Text section:
^^^^

I ordered up those brackets in the photo above. I'll do a doubled up 2x10, those brackets, deck block and then a footer pad that fits the deck block.

I think i'll eventually skirt the cabin to keep leaves and stuff from blowing under there, so i'm not terribly worried about looks.


Yup.. I was actually surprised when I saw you post. Before we did the double floor thing I had my son jump up and down and I could detect bounce but it was minor (I think my deck here in the city has more bounce). Everyone is individual though, what bothers some doesn't bother others.

I think you are onto a good solution to take the bounce out while still having no risk of the "third support hump syndrome"

^^^^

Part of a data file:
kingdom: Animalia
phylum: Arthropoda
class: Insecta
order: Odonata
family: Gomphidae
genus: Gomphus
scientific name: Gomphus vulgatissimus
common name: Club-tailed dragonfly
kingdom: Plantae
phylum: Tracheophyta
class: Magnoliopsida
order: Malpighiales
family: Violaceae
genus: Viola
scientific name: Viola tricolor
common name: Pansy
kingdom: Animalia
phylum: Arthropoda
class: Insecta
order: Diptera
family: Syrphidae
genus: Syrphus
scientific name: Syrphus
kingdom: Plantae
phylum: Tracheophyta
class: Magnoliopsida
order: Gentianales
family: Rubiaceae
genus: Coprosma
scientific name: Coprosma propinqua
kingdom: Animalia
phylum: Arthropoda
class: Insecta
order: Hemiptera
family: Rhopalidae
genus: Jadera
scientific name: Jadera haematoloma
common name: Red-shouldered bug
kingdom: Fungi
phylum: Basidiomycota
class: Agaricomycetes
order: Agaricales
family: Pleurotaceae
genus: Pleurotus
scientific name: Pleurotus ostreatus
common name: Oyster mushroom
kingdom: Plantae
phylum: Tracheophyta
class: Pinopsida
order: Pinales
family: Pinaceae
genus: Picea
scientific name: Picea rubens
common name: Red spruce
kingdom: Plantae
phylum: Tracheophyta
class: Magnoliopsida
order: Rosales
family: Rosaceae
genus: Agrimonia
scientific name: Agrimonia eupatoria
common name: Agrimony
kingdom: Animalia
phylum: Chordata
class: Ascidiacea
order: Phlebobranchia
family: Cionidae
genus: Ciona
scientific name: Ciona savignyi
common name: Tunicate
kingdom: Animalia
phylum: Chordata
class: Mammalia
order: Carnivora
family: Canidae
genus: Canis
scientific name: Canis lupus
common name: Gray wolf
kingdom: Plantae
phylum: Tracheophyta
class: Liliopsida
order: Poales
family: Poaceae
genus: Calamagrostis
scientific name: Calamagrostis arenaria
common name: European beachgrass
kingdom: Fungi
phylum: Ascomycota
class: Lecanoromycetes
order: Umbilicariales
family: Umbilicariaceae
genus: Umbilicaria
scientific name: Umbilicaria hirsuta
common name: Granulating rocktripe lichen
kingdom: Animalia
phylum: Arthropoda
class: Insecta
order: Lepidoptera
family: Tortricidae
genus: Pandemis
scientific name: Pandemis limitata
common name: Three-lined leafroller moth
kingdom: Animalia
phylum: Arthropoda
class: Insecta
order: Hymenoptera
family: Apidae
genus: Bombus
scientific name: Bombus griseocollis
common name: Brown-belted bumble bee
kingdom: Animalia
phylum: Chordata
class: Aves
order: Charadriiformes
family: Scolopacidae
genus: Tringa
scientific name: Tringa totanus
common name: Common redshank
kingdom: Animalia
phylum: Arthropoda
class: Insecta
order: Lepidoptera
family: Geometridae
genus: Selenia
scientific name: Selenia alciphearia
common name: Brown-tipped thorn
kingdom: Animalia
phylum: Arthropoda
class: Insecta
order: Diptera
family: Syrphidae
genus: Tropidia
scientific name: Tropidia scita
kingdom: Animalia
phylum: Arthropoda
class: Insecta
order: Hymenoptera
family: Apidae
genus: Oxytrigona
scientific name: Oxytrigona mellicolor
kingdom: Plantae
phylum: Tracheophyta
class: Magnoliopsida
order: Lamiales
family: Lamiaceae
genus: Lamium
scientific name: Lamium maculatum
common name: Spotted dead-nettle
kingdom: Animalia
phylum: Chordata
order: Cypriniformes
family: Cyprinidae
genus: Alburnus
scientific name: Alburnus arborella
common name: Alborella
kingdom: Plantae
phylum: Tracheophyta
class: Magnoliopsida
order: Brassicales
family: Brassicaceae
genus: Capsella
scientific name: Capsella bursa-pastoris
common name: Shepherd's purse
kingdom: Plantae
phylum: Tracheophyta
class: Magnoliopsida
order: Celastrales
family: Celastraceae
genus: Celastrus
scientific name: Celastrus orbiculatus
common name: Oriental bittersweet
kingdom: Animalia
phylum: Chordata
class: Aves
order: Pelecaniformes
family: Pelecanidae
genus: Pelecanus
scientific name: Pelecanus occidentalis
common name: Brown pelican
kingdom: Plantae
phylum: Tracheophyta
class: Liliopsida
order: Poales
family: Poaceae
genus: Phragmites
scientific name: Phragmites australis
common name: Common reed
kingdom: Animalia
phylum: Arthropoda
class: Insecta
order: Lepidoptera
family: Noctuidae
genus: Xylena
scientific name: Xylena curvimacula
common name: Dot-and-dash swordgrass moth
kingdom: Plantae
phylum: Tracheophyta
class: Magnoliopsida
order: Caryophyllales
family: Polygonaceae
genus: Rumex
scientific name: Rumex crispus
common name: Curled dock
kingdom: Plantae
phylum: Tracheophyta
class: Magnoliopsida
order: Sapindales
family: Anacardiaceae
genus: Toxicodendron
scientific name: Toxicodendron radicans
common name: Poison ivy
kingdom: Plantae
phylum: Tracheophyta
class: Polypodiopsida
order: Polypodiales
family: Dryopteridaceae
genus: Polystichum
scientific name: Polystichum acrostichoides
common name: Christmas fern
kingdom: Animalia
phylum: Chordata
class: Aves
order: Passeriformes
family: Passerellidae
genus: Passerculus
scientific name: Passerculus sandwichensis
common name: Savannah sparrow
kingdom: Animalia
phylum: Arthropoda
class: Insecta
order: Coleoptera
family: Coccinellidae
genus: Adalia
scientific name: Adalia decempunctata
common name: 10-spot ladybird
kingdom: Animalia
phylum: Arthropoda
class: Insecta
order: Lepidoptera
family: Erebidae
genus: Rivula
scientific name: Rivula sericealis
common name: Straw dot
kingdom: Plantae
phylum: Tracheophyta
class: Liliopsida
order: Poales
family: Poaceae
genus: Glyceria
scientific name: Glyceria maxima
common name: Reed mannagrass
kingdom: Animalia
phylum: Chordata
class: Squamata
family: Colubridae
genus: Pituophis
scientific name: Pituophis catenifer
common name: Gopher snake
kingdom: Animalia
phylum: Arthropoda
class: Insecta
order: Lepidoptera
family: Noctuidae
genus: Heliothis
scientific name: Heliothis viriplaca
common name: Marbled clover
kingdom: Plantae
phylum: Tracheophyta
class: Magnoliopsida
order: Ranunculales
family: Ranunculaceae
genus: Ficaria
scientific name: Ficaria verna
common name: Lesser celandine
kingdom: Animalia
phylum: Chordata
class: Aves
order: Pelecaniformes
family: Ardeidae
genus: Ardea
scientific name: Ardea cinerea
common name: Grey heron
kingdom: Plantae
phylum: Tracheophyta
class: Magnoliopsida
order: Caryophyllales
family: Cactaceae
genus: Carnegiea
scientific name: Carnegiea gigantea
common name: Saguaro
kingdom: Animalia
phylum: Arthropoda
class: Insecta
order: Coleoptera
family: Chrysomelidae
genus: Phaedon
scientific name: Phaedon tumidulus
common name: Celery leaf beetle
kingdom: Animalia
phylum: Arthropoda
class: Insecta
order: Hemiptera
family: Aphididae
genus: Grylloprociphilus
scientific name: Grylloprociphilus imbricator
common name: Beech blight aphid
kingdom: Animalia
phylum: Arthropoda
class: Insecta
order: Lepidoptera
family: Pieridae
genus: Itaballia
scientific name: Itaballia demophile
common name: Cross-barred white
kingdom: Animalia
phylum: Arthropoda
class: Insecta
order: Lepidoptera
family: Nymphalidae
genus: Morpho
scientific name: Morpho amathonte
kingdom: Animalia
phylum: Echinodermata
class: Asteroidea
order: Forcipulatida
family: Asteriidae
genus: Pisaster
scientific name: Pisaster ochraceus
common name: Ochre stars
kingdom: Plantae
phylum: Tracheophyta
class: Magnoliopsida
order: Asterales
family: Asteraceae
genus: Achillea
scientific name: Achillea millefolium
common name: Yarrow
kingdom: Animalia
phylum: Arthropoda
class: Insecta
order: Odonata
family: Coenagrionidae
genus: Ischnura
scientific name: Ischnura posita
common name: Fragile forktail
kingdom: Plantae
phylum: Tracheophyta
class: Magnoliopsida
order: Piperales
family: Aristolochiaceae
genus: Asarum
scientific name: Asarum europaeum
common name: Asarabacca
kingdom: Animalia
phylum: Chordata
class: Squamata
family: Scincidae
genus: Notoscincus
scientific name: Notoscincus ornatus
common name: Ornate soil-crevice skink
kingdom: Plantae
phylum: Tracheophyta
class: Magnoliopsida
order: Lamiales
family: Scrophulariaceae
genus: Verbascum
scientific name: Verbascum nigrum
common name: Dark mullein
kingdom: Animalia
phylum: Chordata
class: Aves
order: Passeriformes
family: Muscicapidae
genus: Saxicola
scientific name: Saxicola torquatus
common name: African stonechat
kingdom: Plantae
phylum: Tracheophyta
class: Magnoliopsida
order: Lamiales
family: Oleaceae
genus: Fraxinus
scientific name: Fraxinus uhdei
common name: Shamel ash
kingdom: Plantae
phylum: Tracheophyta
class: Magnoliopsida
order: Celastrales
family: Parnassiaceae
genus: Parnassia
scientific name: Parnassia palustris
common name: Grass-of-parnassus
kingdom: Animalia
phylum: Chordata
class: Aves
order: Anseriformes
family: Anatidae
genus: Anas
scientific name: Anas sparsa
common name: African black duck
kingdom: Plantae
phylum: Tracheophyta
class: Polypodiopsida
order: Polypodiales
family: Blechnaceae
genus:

^^^^

Instructions to follow: Decide whether each statement agrees with the text on cabin supports, giving yes or no and quoting the words of the text that settle it. 1. The writer plans to use a single 2x10. 2. The writer is not very concerned about appearance. 3. When the writer's son jumped up and down, no bounce could be detected. This material is separate from the text.

Result of this exercise:
1. No: "I'll do a doubled up 2x10"
2. Yes: "so i'm not terribly worried about looks."
3. No: "I could detect bounce but it was minor"